Fighting predjudice through the medium of film, our projects entertain as well as educate, brining together the two communities in the common love of cinema.

So, who are the Roma?

One of the most persecuted minorities in Europe, indeed the world, often referred to as the Silent Victims of the Holocaust, the Roma are a collection of peoples who used to and some still do - lead a nomadic lifestyle through all the continent of Europe.

Known for their music, dance and craftsmanship, many negative stereotypes have been attributed to them which are still current today.


 

The Roma - a Free People of Europe

The Nazi Era ... the build up

Before the Nazis

The Nazis were not the first to exhibit anti Romany feelings, as with Anti-Jewish feeling it has been going on for centruies.

Indeed they were even elslaved in Eastern Europe, as labourers and as concubines.

The Nazis were not the first to instigate anti-Roma feeling: the Wiemer Republic established after the First World War had established the laws that the Nazi's expanded upon and enforced in a more vigorous fashion.

Roma Migrations:

In 1926 the southern German state of Bavaria passed a law requiring all Romany to prove their regular employment.

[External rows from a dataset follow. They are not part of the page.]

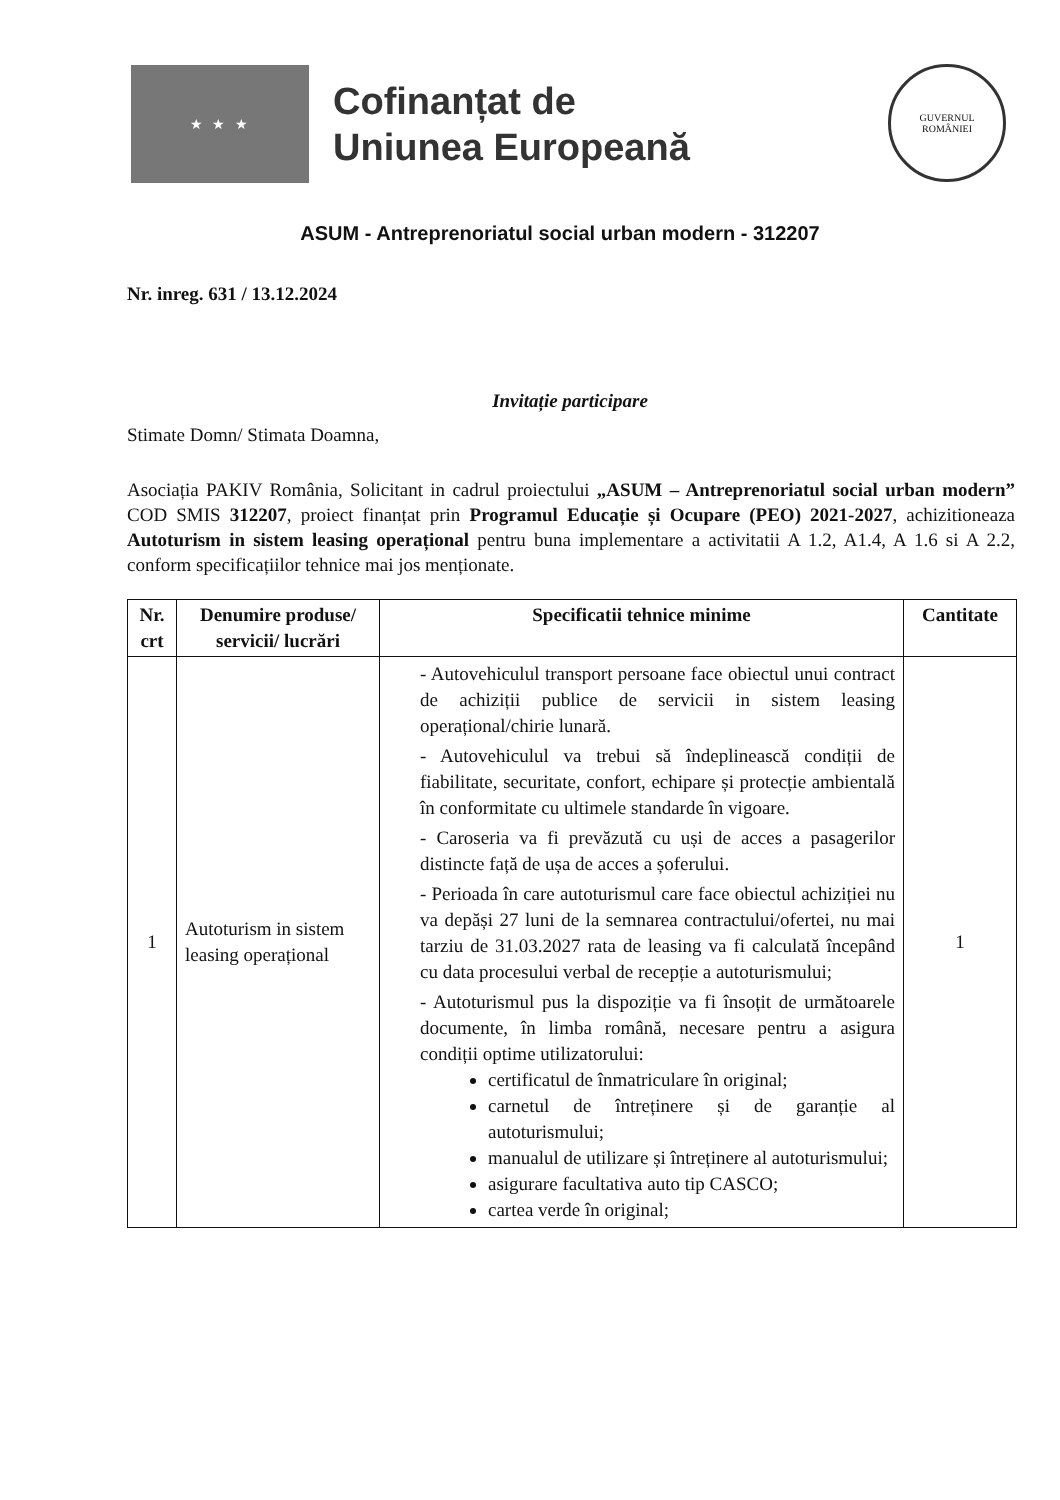★ ★ ★
Cofinanțat de
Uniunea Europeană
GUVERNUL
ROMÂNIEI
ASUM - Antreprenoriatul social urban modern - 312207
Nr. inreg. 631 / 13.12.2024
Invitație participare
Stimate Domn/ Stimata Doamna,
Asociația PAKIV România, Solicitant in cadrul proiectului „ASUM – Antreprenoriatul social urban modern” COD SMIS 312207, proiect finanțat prin Programul Educație și Ocupare (PEO) 2021-2027, achizitioneaza Autoturism in sistem leasing operațional pentru buna implementare a activitatii A 1.2, A1.4, A 1.6 si A 2.2, conform specificațiilor tehnice mai jos menționate.
| Nr. crt | Denumire produse/ servicii/ lucrări | Specificatii tehnice minime | Cantitate |
| --- | --- | --- | --- |
| 1 | Autoturism in sistem leasing operațional | - Autovehiculul transport persoane face obiectul unui contract de achiziții publice de servicii in sistem leasing operațional/chirie lunară. - Autovehiculul va trebui să îndeplinească condiții de fiabilitate, securitate, confort, echipare și protecție ambientală în conformitate cu ultimele standarde în vigoare. - Caroseria va fi prevăzută cu uși de acces a pasagerilor distincte față de ușa de acces a șoferului. - Perioada în care autoturismul care face obiectul achiziției nu va depăși 27 luni de la semnarea contractului/ofertei, nu mai tarziu de 31.03.2027 rata de leasing va fi calculată începând cu data procesului verbal de recepție a autoturismului; - Autoturismul pus la dispoziție va fi însoțit de următoarele documente, în limba română, necesare pentru a asigura condiții optime utilizatorului: certificatul de înmatriculare în original; carnetul de întreținere și de garanție al autoturismului; manualul de utilizare și întreținere al autoturismului; asigurare facultativa auto tip CASCO; cartea verde în original; | 1 |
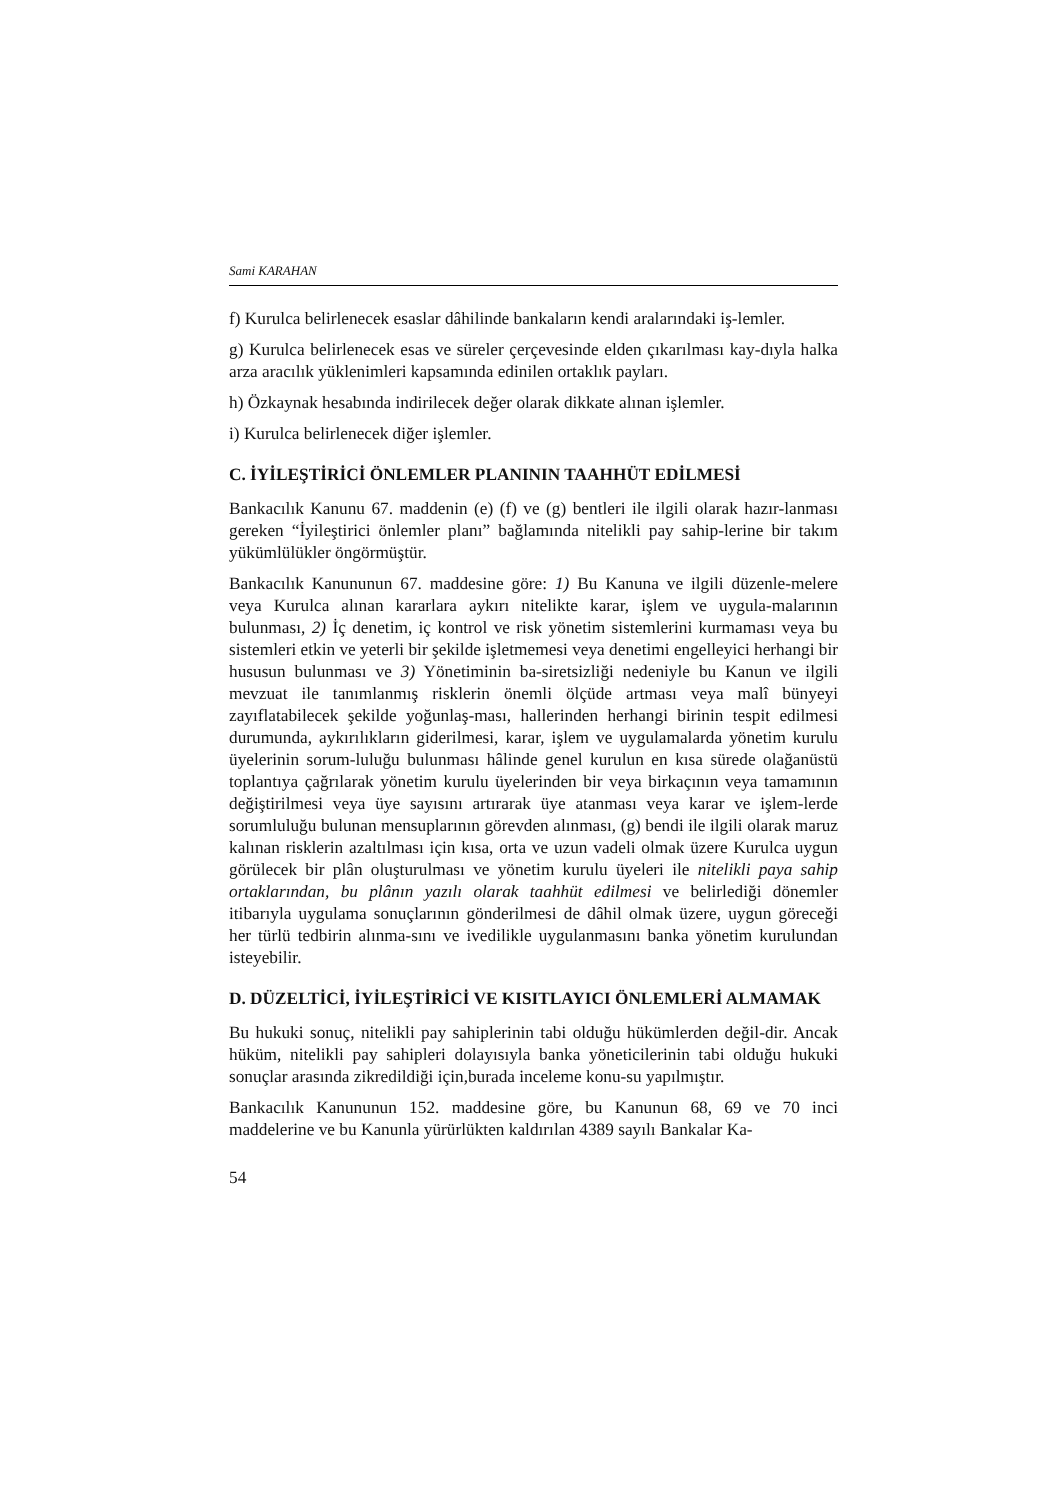Sami KARAHAN
f) Kurulca belirlenecek esaslar dâhilinde bankaların kendi aralarındaki iş-lemler.
g) Kurulca belirlenecek esas ve süreler çerçevesinde elden çıkarılması kay-dıyla halka arza aracılık yüklenimleri kapsamında edinilen ortaklık payları.
h) Özkaynak hesabında indirilecek değer olarak dikkate alınan işlemler.
i) Kurulca belirlenecek diğer işlemler.
C. İYİLEŞTİRİCİ ÖNLEMLER PLANININ TAAHHÜT EDİLMESİ
Bankacılık Kanunu 67. maddenin (e) (f) ve (g) bentleri ile ilgili olarak hazır-lanması gereken “İyileştirici önlemler planı” bağlamında nitelikli pay sahip-lerine bir takım yükümlülükler öngörmüştür.
Bankacılık Kanununun 67. maddesine göre: 1) Bu Kanuna ve ilgili düzenle-melere veya Kurulca alınan kararlara aykırı nitelikte karar, işlem ve uygula-malarının bulunması, 2) İç denetim, iç kontrol ve risk yönetim sistemlerini kurmaması veya bu sistemleri etkin ve yeterli bir şekilde işletmemesi veya denetimi engelleyici herhangi bir hususun bulunması ve 3) Yönetiminin ba-siretsizliği nedeniyle bu Kanun ve ilgili mevzuat ile tanımlanmış risklerin önemli ölçüde artması veya malî bünyeyi zayıflatabilecek şekilde yoğunlaş-ması, hallerinden herhangi birinin tespit edilmesi durumunda, aykırılıkların giderilmesi, karar, işlem ve uygulamalarda yönetim kurulu üyelerinin sorum-luluğu bulunması hâlinde genel kurulun en kısa sürede olağanüstü toplantıya çağrılarak yönetim kurulu üyelerinden bir veya birkaçının veya tamamının değiştirilmesi veya üye sayısını artırarak üye atanması veya karar ve işlem-lerde sorumluluğu bulunan mensuplarının görevden alınması, (g) bendi ile ilgili olarak maruz kalınan risklerin azaltılması için kısa, orta ve uzun vadeli olmak üzere Kurulca uygun görülecek bir plân oluşturulması ve yönetim kurulu üyeleri ile nitelikli paya sahip ortaklarından, bu plânın yazılı olarak taahhüt edilmesi ve belirlediği dönemler itibarıyla uygulama sonuçlarının gönderilmesi de dâhil olmak üzere, uygun göreceği her türlü tedbirin alınma-sını ve ivedilikle uygulanmasını banka yönetim kurulundan isteyebilir.
D. DÜZELTİCİ, İYİLEŞTİRİCİ VE KISITLAYICI ÖNLEMLERİ ALMAMAK
Bu hukuki sonuç, nitelikli pay sahiplerinin tabi olduğu hükümlerden değil-dir. Ancak hüküm, nitelikli pay sahipleri dolayısıyla banka yöneticilerinin tabi olduğu hukuki sonuçlar arasında zikredildiği için,burada inceleme konu-su yapılmıştır.
Bankacılık Kanununun 152. maddesine göre, bu Kanunun 68, 69 ve 70 inci maddelerine ve bu Kanunla yürürlükten kaldırılan 4389 sayılı Bankalar Ka-
54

Called the 'Law for the Combating of Gypsies, Travellers and the Workshy', the law had as penalty two years in a Workhouse for anyone failing to produce shuch documentation.

The laws required them to register with officials, stopped their freedom of travel, and those in breach of them were sent to labour camps. The Nazis took these laws and made them more severe, introducing among other things sterilization and concentration camps.

 

Wiemar Germany:

The Geraman state before the rise of Nazism had its capital in the city of Wiemar, and similar to todays federal model, each state had its own local government.

Bavaria, a predominantly Catholic state in the south of the country, was a hotbed for Communists, sepratists and Nazis.

Culture:

Germany always had a militarist culture, from the days of unification in the previos century.

While most prevaliant in Prussia, a state now owned by both Poland and Russia, the culture was national, particularily in Bavairia.

Anti Semetic and anti Roma feeling was rife, as was the belief in German superiority.

This climaxed with the rise of the Nazis in the 1930's, which put paid not only to the Wiemar Republic, but also to Germany as a world military power.